Load testing & golden signals

How BugBrain's load testing maps results to the Four Golden Signals — latency, traffic, errors, and saturation — alongside SLA thresholds (p50/p95/p99 latency, error rate) and the degradation knee where performance falls off under load.

A load test answers a different question from a functional test: not "does it work?" but "does it still work under pressure, and where does it stop?" BugBrain runs many concurrent requests at one saved API request, then organizes the results around a model the industry already trusts — the Four Golden Signals — so the report is consistent and easy to reason about regardless of which endpoint you tested.

The Four Golden Signals#

The Four Golden Signals are a standard way to describe the health of a service under load. BugBrain maps every load-test result onto them:

  • Latency — how long requests take to complete. Reported as percentiles so you see the typical case and the slow tail, not just an average.
  • Traffic — how much demand is hitting the endpoint, measured as throughput (requests per second).
  • Errors — the rate of requests that failed or returned an error response. A system can be fast and still be quietly failing.
  • Saturation — how full the system is getting: the signs that it's approaching its capacity, such as latency climbing and errors appearing as load rises.

Looking at all four together tells a complete story. Latency alone can look fine while errors spike; traffic alone says nothing about whether the service kept up. The four signals are the lens BugBrain's analysis uses to find the real bottleneck.

Latency percentiles and SLA thresholds#

Averages lie about performance, because a few very slow requests get washed out by many fast ones. BugBrain reports latency percentiles instead:

  • p50 — the median. Half of requests completed faster than this.
  • p95 — 95% of requests completed faster than this; the remaining 5% were slower.
  • p99 — 99% completed faster; this exposes the slow tail that hurts your least-lucky users.

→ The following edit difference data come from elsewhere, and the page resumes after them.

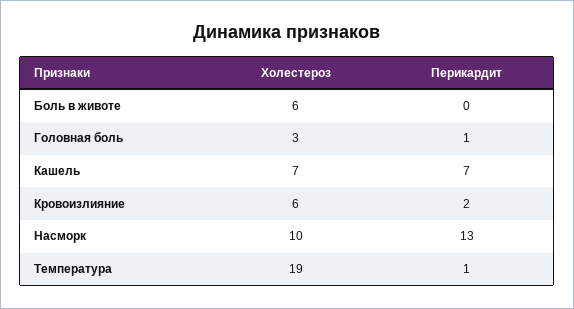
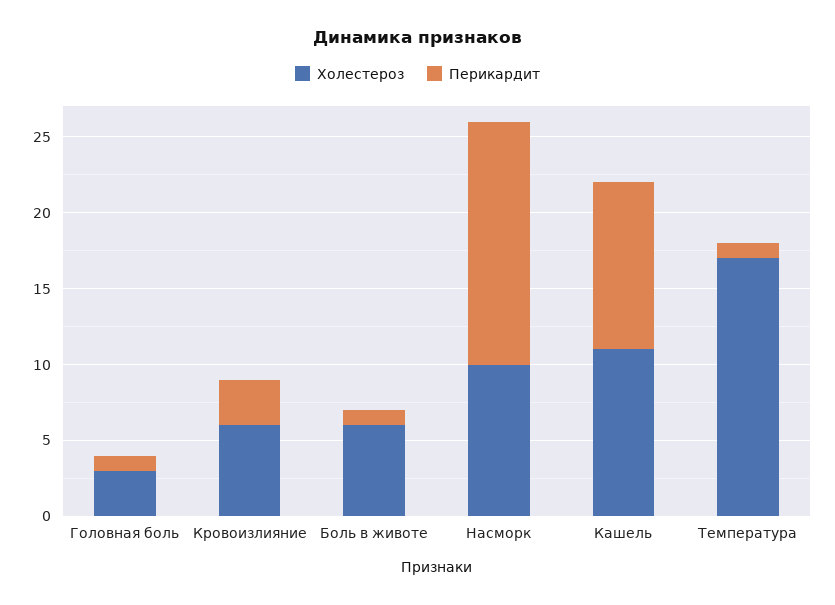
Перикардит, Боль в животе: 0 -> 1
Холестероз, Кашель: 7 -> 11
Перикардит, Кашель: 7 -> 11
Перикардит, Кровоизлияние: 2 -> 3
Перикардит, Насморк: 13 -> 16
Холестероз, Температура: 19 -> 17

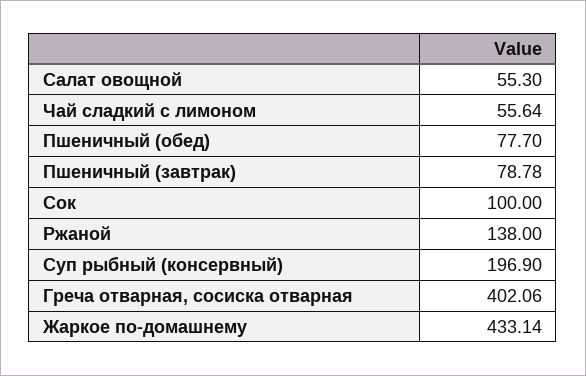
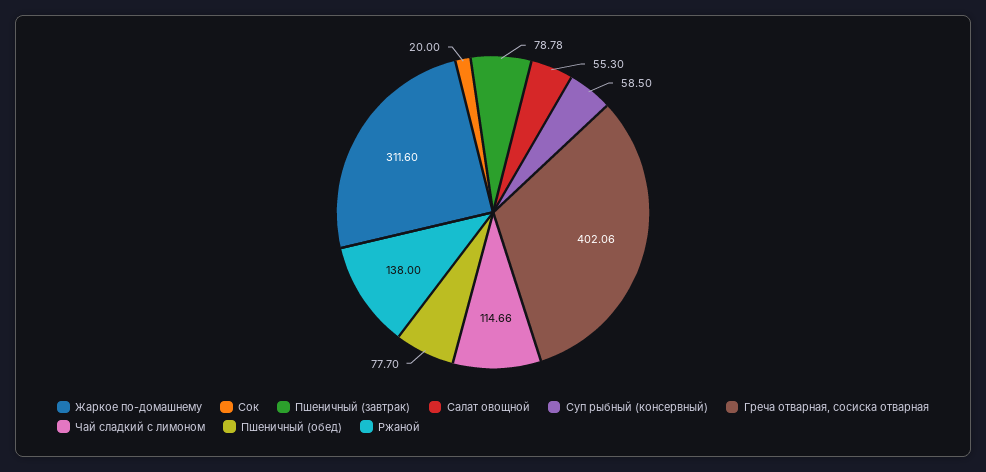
Чай сладкий с лимоном: 55.64 -> 114.66
Сок: 100 -> 20
Суп рыбный (консервный): 196.9 -> 58.5
Жаркое по-домашнему: 433.14 -> 311.6

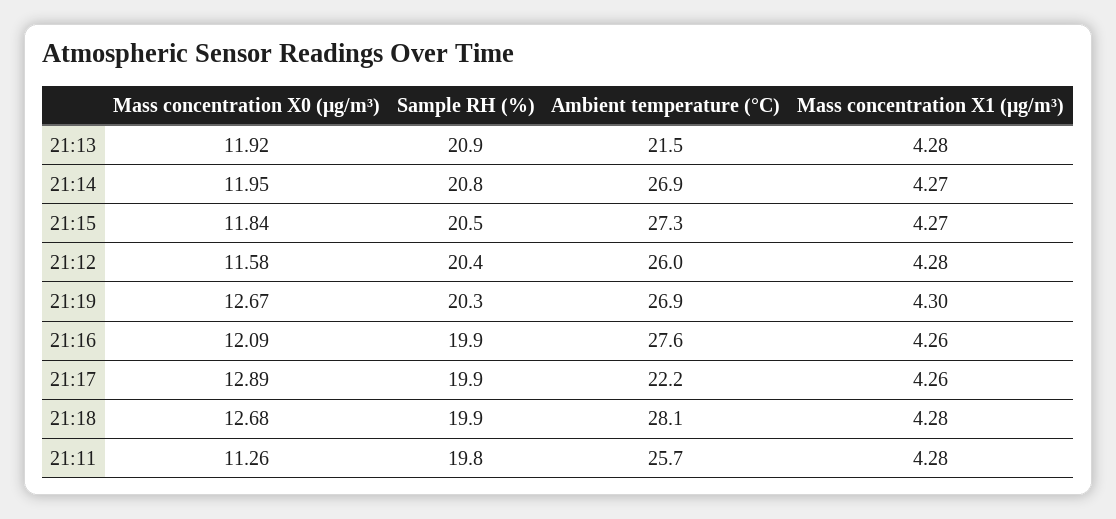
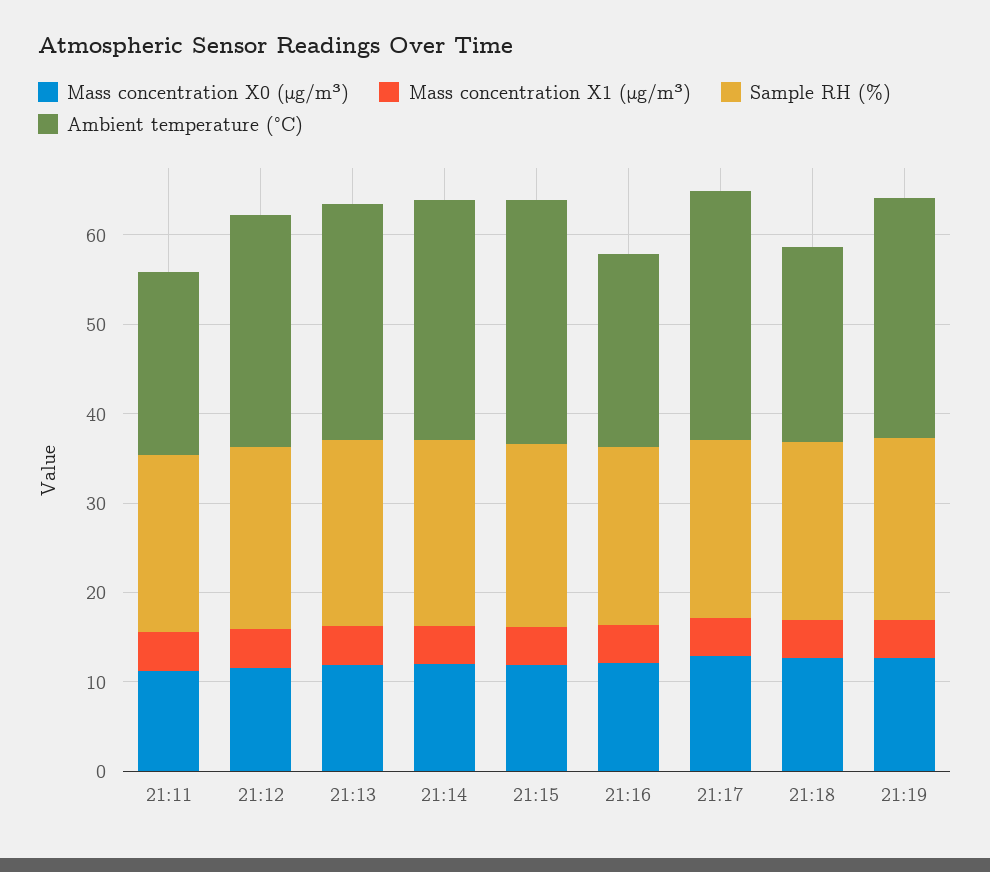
Ambient temperature (°C), 21:13: 21.5 -> 26
Ambient temperature (°C), 21:16: 27.6 -> 22
Ambient temperature (°C), 21:17: 22.2 -> 28
Ambient temperature (°C), 21:18: 28.1 -> 22
Ambient temperature (°C), 21:11: 25.7 -> 20

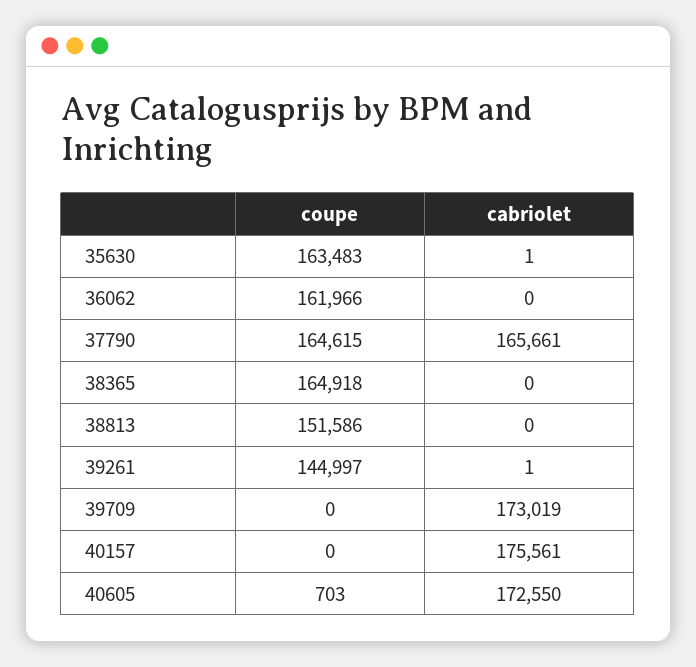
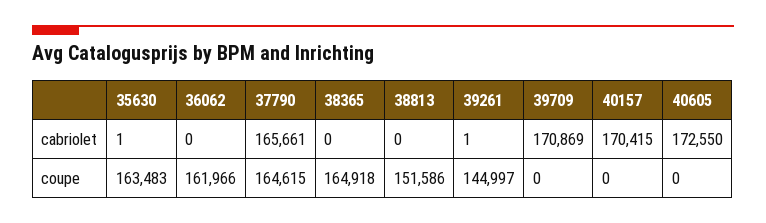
cabriolet, 39709: 173019 -> 170869
cabriolet, 40157: 175561 -> 170415
coupe, 40605: 703 -> 0

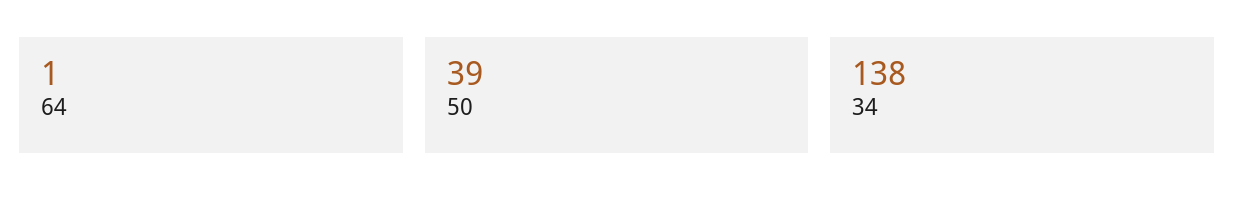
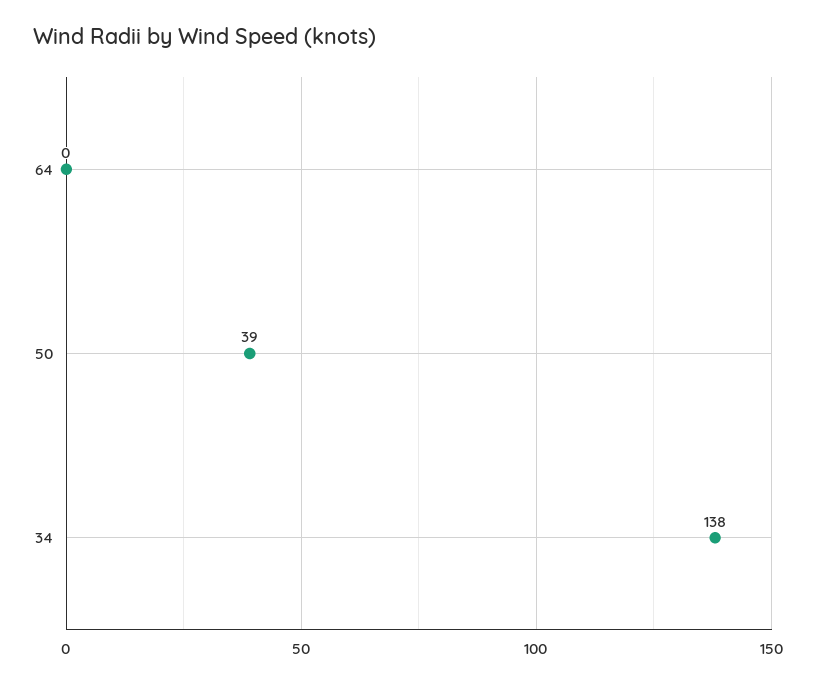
64: 1 -> 0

On top of the numbers, you can define SLA thresholds — objective targets the run must meet, such as "p95 latency under 300 ms" or "error rate under 1%." BugBrain evaluates the run against each threshold and reports a pass or fail, turning a wall of charts into a clear, objective verdict you can gate on.

The degradation knee#

As you push more traffic at an endpoint, performance doesn't degrade evenly — it tends to hold steady and then fall off a cliff. BugBrain identifies that degradation knee: the point where latency and errors start climbing sharply for each additional unit of load.

The knee is the practical answer to "how much can this take?" Below it, the endpoint absorbs load gracefully; above it, each extra request makes things disproportionately worse. Knowing where the knee sits tells you your real headroom and where to focus optimization before it bites in production.

Read the signals together, then find the knee

Start with the four signals to see what is degrading (slow? erroring? saturated?), then look at the knee to see when it starts. The two together turn raw load numbers into an action: scale up, optimize, or set a safe traffic ceiling.

Frequently asked questions

What are the Four Golden Signals?

Latency, traffic, errors, and saturation. They're a widely used way to summarize the health of a service under load, and BugBrain maps every load-test result onto them so the report reads the same way every time.

What do p50, p95, and p99 mean?

They're latency percentiles. p50 is the median (half of requests were faster), p95 means 95% of requests were faster than this value, and p99 means 99% were. The high percentiles reveal the slow tail most users never average out.

What is the degradation knee?

It's the point where performance falls off as load rises — where latency and errors start climbing sharply for each extra unit of traffic. It tells you roughly how much load your endpoint can take before it stops behaving well.

How do SLA thresholds work?

You set targets — for example p95 latency under 300 ms and error rate under 1%. BugBrain evaluates the run against them and reports pass or fail per threshold, so you get an objective verdict, not just charts.